Marije van Lidth de Jeude earned her bachelor’s degree in commercial economy and her master’s degree in cultural anthropology from the University of Utrecht. She has worked for various development agencies, such as Oxfam Novib, City Links Nicaragua–Netherlands, and the Dutch Ministry of Development Cooperation. Since 2002, she has worked in Latin America as a project manager for socioeconomic development. She specializes in participatory methods, as they apply to topics like urban planning and design, rural development, gender equity, migration, socioeconomic vulnerability, and support to community-based organizations. Between 2002 and 2005, she worked for the UN-based organization IFAD in Costa Rica. After cofounding A-01,  van Lidth de Jeude has led many multidisciplinary and intercultural teams in various projects, including research on urban culture for a metropolitan planning program by the Costa Rican government, cofinanced by the European Union. In 2014, she cocurated the Costa Rica Pavilion at the Venice Architecture Biennale.

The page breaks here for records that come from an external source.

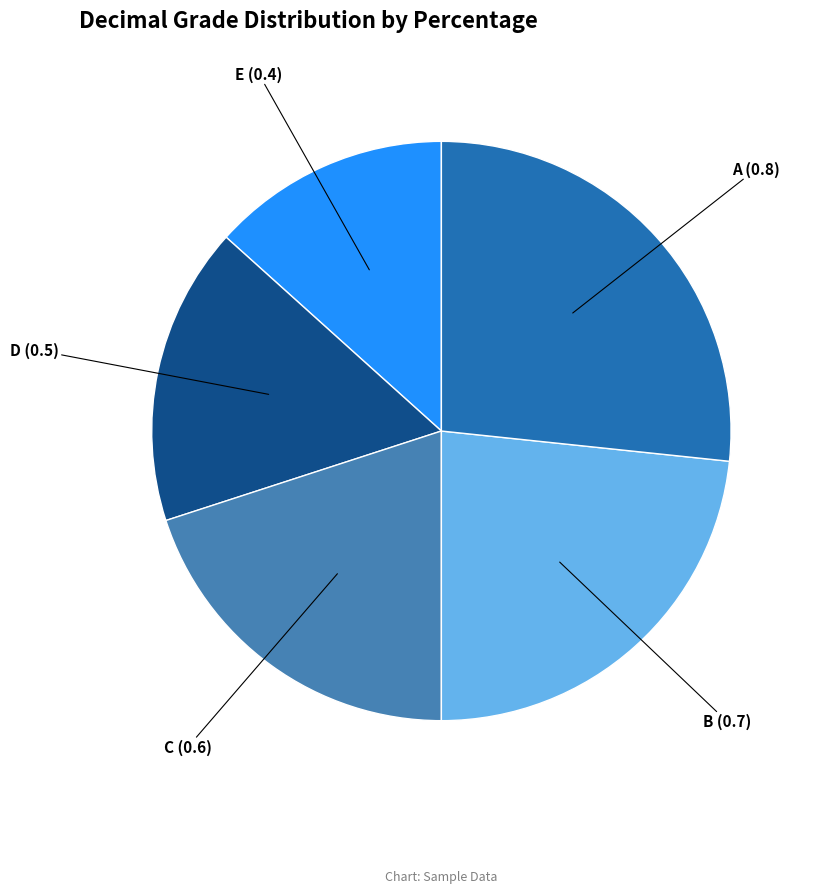

Is there any slice that represents more than half of the pie?

No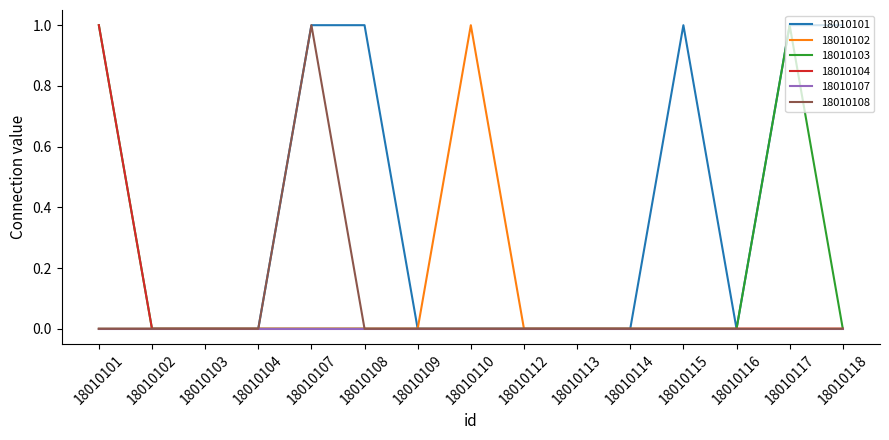

What is the sum of the 18010104 values at 18010117 and 18010103?

0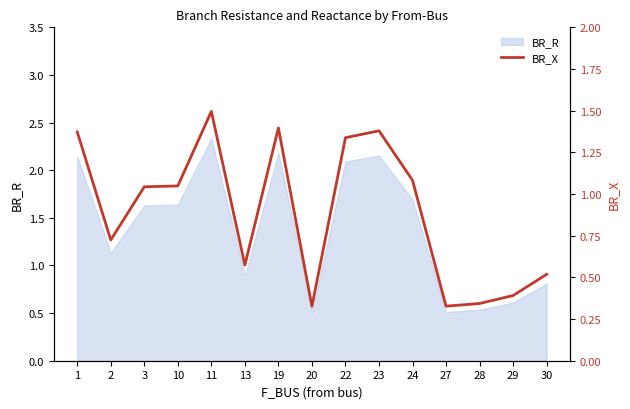

How many lines are shown in the chart?

1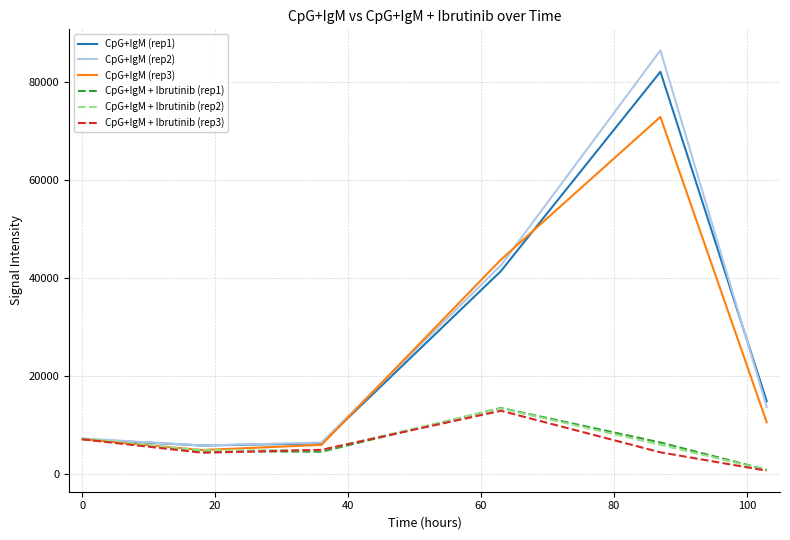

In CpG+IgM (rep3), how many points are higher than both neighbors (excluding endpoints)?

1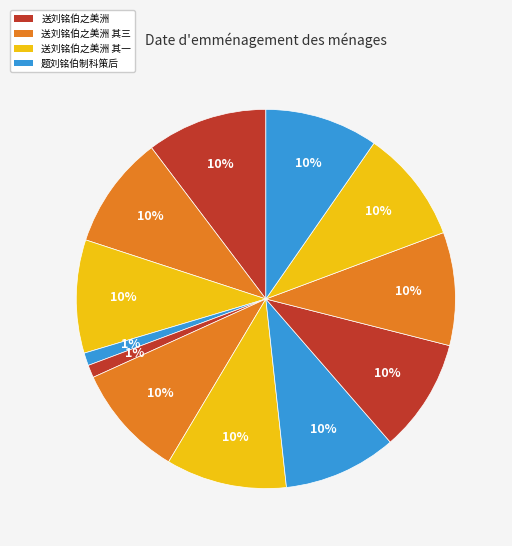

Count the number of slices in the pie.

12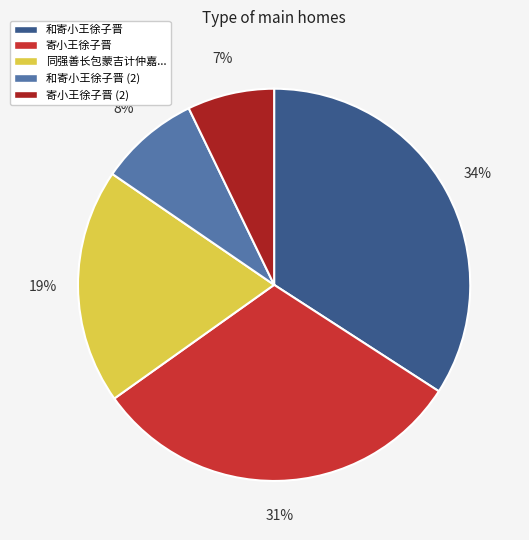

To the nearest percent, what is the difference between the largest and smallest slice percentages?

27%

Oliver Schütte graduated as an architect–urbanist in Aachen, Germany. After working with Eisenman Architects and sculptor Richard Serra in New York (1997–98), he joined Rem Koolhaas at OMA/AMO for a six-year period in Rotterdam, The Netherlands. His projects include the Memorial to the Murdered Jews of Europe and the New Dutch Embassy in Berlin, which won the Mies van der Rohe Price in 2005. In addition, he has worked on the McCormick Tribune Campus Center at the Illinois Institute of Technology in Chicago, the Bordeaux House, the masterplan for the City of Breda ( The Netherlands), and the preservation plan for Beijing, among others. In 2005, he founded the multidisciplinary office A-01 (A Company/A Foundation) with Dutch anthropologist–economist Marije van Lidth de Jeude, which promotes integrally sustainable development. Schütte specializes in climate-dependent architecture and urban design. In 2014, he was commissioner and head curator of the first-ever Costa Rica Pavilion at the Venice Architecture Biennale.